**What you need to do**
(1) From the Colorado pronunciation guide, list every place name that gets its own heading and pronunciation entry.
(2) Write the next part of the Colorado pronunciation guide, picking up after its final sentence.

**Source text**
________
May 16  |  Our Communities


23 Words Only Coloradans Can Pronounce

If you’re a visitor or newcomer to Colorado, it’s easy to mispronounce some of the state’s landmarks and towns. But how could you not, with words like Saguache, Towaoc, and Cache La Poudre? Not to mention, we pronounce a few well-known words, like Buena Vista, Limon and Delhi, a bit…differently. And the pronunciation of the state’s name is even up for debate amongst locals!

To help you sound like a true Coloradan, consult our pronunciation guide! We’re covering all the words with surprising (and uniquely Coloradan) pronunciation.

 

Arriba

Arriba, Colorado
Photo Courtesy of Jeffrey Beall, CC BY 4.0, via Wikimedia Commons

This eastern Colorado town is not pronounced like the Spanish word for “up.” Instead, the first syllable is emphasized, as in ”AIR-i-buh.”

 

Arvada

Some initially think “ar-VAY-duh” or “ar-VAW-duh,” but this city north of Denver is pronounced “ar-VA-duh,” similar to how you would say Nevada.

 

Berthoud

This may seem obvious to us NoCo residents, but this town has a silent “o” and doesn’t rhyme with “cloud.” It is instead pronounced “BURR-thud.”

 

Buena Vista

Forget everything you learned in Spanish class when saying the name of this south-central mountain town. Believe it or not, Buena Vista is pronounced “BYOO-nuh VIS-tuh” here in Colorado!

 

Cache La Poudre

Cache La Poudre Colorado

In our guide to the Cache La Poudre, we detailed just about everything you need to know about this 126-mile river winding through Northern Colorado — including its pronunciation, which has stumped visitors for decades. Pronounced “kash la POOH-der,” the name “Cache La Poudre” is French and translates to “hide the powder.”
________
**Provided records**
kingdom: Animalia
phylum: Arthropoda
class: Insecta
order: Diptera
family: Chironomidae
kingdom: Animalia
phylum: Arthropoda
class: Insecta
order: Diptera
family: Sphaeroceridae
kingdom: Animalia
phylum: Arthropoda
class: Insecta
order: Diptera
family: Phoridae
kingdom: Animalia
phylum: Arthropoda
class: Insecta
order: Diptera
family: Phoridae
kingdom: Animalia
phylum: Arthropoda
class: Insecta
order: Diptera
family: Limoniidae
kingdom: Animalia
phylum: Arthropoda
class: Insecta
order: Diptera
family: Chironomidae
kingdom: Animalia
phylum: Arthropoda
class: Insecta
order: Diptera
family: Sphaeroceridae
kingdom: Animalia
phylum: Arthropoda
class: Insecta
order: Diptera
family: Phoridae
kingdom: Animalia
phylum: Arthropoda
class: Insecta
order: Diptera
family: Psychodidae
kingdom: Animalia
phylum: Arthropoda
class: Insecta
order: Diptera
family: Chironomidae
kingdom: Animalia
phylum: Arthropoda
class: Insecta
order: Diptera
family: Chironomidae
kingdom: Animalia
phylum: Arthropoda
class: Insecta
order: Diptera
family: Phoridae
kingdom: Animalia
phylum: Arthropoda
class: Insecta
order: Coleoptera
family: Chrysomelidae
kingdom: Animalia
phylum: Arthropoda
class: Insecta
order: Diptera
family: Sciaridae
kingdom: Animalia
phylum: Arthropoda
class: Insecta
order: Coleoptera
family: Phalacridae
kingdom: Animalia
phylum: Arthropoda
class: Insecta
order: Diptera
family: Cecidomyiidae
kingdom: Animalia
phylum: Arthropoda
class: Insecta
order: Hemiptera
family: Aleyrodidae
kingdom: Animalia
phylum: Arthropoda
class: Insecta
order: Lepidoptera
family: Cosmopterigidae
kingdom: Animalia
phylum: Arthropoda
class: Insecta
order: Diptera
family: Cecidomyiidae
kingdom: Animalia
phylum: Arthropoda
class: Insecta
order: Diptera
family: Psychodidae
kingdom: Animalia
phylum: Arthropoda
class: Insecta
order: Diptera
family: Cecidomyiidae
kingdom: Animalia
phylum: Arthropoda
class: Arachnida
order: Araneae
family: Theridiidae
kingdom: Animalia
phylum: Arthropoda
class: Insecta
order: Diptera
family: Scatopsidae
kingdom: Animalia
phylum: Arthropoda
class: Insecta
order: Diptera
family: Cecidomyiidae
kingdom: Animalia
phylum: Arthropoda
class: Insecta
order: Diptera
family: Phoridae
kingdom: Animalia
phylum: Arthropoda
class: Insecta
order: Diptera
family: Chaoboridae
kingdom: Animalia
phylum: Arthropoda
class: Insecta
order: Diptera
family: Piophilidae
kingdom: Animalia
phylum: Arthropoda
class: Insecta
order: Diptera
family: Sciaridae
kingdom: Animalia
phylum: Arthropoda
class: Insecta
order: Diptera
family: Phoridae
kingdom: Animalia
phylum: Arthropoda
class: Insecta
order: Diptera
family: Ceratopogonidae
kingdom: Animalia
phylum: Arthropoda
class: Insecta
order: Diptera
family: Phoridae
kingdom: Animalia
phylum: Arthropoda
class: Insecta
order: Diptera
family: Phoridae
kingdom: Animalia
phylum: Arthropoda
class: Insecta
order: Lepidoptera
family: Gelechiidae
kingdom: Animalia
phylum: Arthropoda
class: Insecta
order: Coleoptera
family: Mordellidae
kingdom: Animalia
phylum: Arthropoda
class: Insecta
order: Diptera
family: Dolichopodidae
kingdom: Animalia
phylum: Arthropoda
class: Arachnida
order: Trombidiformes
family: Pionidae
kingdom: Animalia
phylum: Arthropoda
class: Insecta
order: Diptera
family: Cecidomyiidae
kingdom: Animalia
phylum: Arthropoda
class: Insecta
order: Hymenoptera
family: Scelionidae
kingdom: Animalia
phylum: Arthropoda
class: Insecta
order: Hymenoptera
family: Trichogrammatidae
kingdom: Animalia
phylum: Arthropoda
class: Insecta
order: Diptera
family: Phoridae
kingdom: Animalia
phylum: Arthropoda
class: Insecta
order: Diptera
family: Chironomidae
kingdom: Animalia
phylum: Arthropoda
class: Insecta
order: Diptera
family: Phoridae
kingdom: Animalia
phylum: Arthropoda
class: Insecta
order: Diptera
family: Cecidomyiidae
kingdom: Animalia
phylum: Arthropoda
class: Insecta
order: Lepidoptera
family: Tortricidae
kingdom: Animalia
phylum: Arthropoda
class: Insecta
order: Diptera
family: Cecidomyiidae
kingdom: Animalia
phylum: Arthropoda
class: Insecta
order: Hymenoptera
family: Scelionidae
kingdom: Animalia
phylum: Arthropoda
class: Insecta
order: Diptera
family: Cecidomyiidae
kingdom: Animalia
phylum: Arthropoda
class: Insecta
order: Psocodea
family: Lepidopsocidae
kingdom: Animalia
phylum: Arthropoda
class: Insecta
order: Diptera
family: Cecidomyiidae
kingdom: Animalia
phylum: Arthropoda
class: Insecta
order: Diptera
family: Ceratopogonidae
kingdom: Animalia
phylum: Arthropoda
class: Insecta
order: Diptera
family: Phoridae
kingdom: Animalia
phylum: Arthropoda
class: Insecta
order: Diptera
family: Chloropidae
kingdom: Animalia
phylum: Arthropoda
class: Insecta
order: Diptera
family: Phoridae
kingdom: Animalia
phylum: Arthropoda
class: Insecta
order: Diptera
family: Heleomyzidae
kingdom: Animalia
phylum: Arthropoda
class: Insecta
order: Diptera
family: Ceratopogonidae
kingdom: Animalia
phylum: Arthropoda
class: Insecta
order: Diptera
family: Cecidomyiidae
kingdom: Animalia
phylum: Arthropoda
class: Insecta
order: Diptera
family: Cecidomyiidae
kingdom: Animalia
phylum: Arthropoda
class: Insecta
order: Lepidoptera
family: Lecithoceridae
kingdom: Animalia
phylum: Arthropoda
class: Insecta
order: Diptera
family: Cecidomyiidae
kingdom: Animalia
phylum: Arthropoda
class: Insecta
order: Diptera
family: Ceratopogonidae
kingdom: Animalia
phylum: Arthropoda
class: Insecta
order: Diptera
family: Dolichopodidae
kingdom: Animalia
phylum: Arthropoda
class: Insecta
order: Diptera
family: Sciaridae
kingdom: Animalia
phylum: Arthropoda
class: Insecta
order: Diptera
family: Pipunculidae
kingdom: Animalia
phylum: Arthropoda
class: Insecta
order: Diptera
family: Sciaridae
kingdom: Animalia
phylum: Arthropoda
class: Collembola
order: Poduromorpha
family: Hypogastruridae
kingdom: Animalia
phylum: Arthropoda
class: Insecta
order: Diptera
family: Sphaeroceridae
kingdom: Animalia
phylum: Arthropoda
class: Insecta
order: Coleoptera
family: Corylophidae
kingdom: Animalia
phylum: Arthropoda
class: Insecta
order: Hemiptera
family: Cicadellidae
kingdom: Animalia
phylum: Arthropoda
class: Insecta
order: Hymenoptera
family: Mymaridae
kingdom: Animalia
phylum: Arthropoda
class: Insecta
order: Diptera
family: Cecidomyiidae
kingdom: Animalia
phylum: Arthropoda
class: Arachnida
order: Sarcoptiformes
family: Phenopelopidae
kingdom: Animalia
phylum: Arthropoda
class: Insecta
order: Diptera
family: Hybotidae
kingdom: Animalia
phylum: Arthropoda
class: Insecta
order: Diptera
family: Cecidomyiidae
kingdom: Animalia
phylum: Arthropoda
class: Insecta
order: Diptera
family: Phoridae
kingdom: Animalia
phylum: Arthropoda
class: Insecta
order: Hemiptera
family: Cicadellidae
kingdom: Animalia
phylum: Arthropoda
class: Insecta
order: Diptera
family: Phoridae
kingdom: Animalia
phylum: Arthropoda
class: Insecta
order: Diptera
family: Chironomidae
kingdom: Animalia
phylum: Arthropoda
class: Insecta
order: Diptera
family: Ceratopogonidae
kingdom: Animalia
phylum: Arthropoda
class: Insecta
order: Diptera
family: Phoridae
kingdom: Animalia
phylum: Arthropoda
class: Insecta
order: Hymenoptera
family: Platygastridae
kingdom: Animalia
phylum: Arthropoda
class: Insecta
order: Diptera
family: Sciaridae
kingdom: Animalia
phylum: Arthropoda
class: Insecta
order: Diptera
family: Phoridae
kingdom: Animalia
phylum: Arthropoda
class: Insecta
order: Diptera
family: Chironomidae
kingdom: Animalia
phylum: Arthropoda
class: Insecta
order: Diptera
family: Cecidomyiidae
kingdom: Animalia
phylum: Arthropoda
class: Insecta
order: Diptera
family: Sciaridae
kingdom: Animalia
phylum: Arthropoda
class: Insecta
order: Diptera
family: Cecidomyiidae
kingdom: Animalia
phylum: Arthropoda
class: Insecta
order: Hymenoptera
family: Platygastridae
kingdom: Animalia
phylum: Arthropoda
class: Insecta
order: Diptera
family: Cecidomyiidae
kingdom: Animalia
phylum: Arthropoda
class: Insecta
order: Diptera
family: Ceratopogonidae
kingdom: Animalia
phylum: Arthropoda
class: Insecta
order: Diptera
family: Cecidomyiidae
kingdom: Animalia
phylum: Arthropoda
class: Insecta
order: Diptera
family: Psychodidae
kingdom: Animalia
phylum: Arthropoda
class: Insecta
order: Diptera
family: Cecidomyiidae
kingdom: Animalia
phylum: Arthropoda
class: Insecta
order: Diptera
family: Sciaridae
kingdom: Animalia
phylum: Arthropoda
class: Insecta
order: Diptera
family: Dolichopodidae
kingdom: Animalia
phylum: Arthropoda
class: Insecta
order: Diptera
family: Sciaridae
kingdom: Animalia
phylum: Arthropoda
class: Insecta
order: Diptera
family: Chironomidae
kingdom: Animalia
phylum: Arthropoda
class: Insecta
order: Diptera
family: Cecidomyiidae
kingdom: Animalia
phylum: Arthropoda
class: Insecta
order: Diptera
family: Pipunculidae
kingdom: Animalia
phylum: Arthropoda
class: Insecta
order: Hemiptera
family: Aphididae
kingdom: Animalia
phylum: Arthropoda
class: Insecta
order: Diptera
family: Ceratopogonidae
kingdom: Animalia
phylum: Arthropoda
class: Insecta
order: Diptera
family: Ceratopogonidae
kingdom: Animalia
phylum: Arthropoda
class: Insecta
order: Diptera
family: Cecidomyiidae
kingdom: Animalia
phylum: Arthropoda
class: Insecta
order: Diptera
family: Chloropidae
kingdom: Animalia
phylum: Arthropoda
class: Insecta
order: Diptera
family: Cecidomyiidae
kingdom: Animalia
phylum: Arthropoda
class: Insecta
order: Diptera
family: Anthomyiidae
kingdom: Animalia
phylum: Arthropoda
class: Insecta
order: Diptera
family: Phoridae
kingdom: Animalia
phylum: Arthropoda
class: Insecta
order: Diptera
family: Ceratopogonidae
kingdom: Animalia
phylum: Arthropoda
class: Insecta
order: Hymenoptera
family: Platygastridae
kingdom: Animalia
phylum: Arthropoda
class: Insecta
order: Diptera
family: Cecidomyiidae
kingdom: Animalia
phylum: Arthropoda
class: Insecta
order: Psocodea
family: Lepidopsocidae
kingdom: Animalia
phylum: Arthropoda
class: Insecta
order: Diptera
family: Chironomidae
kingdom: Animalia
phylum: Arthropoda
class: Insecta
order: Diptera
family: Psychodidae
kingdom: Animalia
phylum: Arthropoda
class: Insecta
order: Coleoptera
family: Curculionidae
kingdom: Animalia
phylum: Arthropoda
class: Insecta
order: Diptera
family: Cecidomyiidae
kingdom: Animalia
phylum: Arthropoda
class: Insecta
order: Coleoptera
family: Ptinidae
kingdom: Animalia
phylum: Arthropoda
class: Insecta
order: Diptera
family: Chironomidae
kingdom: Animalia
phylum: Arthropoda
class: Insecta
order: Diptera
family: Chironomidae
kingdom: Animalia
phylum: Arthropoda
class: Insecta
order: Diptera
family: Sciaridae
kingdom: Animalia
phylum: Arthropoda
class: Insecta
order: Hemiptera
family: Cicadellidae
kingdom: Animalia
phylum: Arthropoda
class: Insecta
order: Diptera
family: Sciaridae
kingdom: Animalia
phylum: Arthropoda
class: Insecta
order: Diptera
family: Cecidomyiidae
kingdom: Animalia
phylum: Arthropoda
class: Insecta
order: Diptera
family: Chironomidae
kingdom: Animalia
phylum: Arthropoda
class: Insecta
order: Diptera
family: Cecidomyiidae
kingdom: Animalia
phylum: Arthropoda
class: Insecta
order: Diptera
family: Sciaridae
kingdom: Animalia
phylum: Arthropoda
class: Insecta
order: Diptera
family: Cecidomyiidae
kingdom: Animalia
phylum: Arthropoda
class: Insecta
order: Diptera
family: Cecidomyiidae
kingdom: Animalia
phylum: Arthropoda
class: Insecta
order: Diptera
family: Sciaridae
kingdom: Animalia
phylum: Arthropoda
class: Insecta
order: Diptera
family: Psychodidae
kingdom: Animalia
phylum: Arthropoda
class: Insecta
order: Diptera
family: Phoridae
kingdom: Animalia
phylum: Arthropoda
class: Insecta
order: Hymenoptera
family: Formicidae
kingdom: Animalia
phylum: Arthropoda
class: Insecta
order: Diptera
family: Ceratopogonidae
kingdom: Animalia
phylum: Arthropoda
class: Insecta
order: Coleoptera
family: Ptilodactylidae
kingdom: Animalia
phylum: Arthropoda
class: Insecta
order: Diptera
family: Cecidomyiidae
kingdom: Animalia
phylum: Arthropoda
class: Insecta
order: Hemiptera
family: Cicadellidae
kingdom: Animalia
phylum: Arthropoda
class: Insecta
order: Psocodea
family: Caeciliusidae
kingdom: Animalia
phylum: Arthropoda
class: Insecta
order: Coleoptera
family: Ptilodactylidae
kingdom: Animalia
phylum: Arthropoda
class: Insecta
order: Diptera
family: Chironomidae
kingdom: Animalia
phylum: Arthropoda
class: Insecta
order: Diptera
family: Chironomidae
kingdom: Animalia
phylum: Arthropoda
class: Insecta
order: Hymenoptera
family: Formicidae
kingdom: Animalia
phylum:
________
**Answers to the problems**
(1) Arriba, Arvada, Berthoud, Buena Vista, Cache La Poudre

(2)
Cañon City

Due to the tilde over the “n,” Cañon in Cañon City is pronounced “CAN-yon,” named after the Royal Gorge, the massive canyon just west of the city. Fun fact: its nickname, “the Climate Capital of Colorado,” refers to the area’s unique geography and 5,300-foot elevation protecting it from harsh weather conditions.

 

Chinook

Speaking of weather conditions, Chinook winds are occasional warm, dry winds that blow down the eastern sides of interior mountain ranges. There’s a lot to learn about these westerly winds in western North America, including the pronunciation of the word Chinook, which in this context is “chin-NUKE.”

 

Colorado

The pronunciation of the state itself is up for interpretation! While there are up to five different ways to say the name, according to linguist Rich Sandoval, the two most common are: “caw-luh-RAD-oh” and “caw-luh-ROD-oh.” The former is more common amongst natives to the area, while the latter is said amongst newcomers (and is arguably more accurate to its Spanish pronunciation). The real question is: which do you say?

 

Coors

Coors Brewery Colorado

While you’re more likely to find beer from a microbrewery in Northern Colorado, we can’t forget that the first Coors brewery is just down the road in Golden. And while many mistakenly say “cores,” it is actually pronounced “COO-ers,” with a stretched out “oo” sound.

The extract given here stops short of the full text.